*Directive*:
Reproduce each of the following records verbatim, changing nothing.

*Stored data*:

==*==

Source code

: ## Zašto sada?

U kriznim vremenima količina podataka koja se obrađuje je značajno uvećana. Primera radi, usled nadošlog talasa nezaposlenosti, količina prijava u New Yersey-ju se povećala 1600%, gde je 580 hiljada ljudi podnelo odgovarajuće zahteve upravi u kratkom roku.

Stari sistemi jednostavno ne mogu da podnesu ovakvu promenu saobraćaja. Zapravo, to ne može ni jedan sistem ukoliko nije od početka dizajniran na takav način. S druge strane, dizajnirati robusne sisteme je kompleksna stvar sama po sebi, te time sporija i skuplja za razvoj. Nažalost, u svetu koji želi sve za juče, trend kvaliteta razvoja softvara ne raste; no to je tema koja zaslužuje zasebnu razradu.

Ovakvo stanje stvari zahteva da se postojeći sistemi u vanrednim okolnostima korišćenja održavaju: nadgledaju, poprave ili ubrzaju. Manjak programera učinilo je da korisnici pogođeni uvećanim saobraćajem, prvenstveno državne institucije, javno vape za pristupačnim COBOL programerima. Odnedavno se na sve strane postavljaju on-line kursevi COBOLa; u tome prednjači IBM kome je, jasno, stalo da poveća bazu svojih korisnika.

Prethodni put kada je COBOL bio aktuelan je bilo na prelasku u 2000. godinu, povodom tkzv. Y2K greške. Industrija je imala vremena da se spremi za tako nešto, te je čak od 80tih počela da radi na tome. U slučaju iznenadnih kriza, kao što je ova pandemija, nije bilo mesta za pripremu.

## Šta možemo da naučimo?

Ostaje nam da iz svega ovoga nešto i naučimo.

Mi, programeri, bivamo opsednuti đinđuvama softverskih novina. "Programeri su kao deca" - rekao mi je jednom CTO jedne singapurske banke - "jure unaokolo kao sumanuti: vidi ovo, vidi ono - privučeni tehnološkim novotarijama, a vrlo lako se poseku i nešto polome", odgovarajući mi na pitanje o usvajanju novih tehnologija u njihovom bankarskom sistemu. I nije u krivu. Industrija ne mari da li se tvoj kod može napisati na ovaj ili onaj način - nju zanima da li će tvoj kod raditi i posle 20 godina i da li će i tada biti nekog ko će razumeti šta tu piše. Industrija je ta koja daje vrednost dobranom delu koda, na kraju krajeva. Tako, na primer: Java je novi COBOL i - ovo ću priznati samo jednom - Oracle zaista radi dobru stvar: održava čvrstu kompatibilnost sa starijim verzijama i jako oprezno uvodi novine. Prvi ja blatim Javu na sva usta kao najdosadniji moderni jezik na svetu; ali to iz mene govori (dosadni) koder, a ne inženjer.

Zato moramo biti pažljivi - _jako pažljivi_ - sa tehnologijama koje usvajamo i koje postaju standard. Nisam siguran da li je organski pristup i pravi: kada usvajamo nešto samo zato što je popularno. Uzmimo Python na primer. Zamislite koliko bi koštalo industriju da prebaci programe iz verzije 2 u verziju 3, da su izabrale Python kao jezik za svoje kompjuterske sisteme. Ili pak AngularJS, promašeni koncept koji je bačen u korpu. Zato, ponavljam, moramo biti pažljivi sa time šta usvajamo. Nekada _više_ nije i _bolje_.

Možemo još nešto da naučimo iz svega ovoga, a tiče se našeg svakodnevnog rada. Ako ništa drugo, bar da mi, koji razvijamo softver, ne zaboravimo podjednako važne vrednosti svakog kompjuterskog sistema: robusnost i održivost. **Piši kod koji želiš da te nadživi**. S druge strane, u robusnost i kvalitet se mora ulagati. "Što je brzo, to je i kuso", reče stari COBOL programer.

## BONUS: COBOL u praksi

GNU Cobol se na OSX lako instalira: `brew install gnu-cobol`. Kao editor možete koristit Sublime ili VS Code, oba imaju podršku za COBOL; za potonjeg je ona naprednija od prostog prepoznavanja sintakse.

==*==

*Answer area*:
Source code

: ## Zašto sada?

U kriznim vremenima količina podataka koja se obrađuje je značajno uvećana. Primera radi, usled nadošlog talasa nezaposlenosti, količina prijava u New Yersey-ju se povećala 1600%, gde je 580 hiljada ljudi podnelo odgovarajuće zahteve upravi u kratkom roku.

Stari sistemi jednostavno ne mogu da podnesu ovakvu promenu saobraćaja. Zapravo, to ne može ni jedan sistem ukoliko nije od početka dizajniran na takav način. S druge strane, dizajnirati robusne sisteme je kompleksna stvar sama po sebi, te time sporija i skuplja za razvoj. Nažalost, u svetu koji želi sve za juče, trend kvaliteta razvoja softvara ne raste; no to je tema koja zaslužuje zasebnu razradu.

Ovakvo stanje stvari zahteva da se postojeći sistemi u vanrednim okolnostima korišćenja održavaju: nadgledaju, poprave ili ubrzaju. Manjak programera učinilo je da korisnici pogođeni uvećanim saobraćajem, prvenstveno državne institucije, javno vape za pristupačnim COBOL programerima. Odnedavno se na sve strane postavljaju on-line kursevi COBOLa; u tome prednjači IBM kome je, jasno, stalo da poveća bazu svojih korisnika.

Prethodni put kada je COBOL bio aktuelan je bilo na prelasku u 2000. godinu, povodom tkzv. Y2K greške. Industrija je imala vremena da se spremi za tako nešto, te je čak od 80tih počela da radi na tome. U slučaju iznenadnih kriza, kao što je ova pandemija, nije bilo mesta za pripremu.

## Šta možemo da naučimo?

Ostaje nam da iz svega ovoga nešto i naučimo.

Mi, programeri, bivamo opsednuti đinđuvama softverskih novina. "Programeri su kao deca" - rekao mi je jednom CTO jedne singapurske banke - "jure unaokolo kao sumanuti: vidi ovo, vidi ono - privučeni tehnološkim novotarijama, a vrlo lako se poseku i nešto polome", odgovarajući mi na pitanje o usvajanju novih tehnologija u njihovom bankarskom sistemu. I nije u krivu. Industrija ne mari da li se tvoj kod može napisati na ovaj ili onaj način - nju zanima da li će tvoj kod raditi i posle 20 godina i da li će i tada biti nekog ko će razumeti šta tu piše. Industrija je ta koja daje vrednost dobranom delu koda, na kraju krajeva. Tako, na primer: Java je novi COBOL i - ovo ću priznati samo jednom - Oracle zaista radi dobru stvar: održava čvrstu kompatibilnost sa starijim verzijama i jako oprezno uvodi novine. Prvi ja blatim Javu na sva usta kao najdosadniji moderni jezik na svetu; ali to iz mene govori (dosadni) koder, a ne inženjer.

Zato moramo biti pažljivi - _jako pažljivi_ - sa tehnologijama koje usvajamo i koje postaju standard. Nisam siguran da li je organski pristup i pravi: kada usvajamo nešto samo zato što je popularno. Uzmimo Python na primer. Zamislite koliko bi koštalo industriju da prebaci programe iz verzije 2 u verziju 3, da su izabrale Python kao jezik za svoje kompjuterske sisteme. Ili pak AngularJS, promašeni koncept koji je bačen u korpu. Zato, ponavljam, moramo biti pažljivi sa time šta usvajamo. Nekada _više_ nije i _bolje_.

Možemo još nešto da naučimo iz svega ovoga, a tiče se našeg svakodnevnog rada. Ako ništa drugo, bar da mi, koji razvijamo softver, ne zaboravimo podjednako važne vrednosti svakog kompjuterskog sistema: robusnost i održivost. **Piši kod koji želiš da te nadživi**. S druge strane, u robusnost i kvalitet se mora ulagati. "Što je brzo, to je i kuso", reče stari COBOL programer.

## BONUS: COBOL u praksi

GNU Cobol se na OSX lako instalira: `brew install gnu-cobol`. Kao editor možete koristit Sublime ili VS Code, oba imaju podršku za COBOL; za potonjeg je ona naprednija od prostog prepoznavanja sintakse.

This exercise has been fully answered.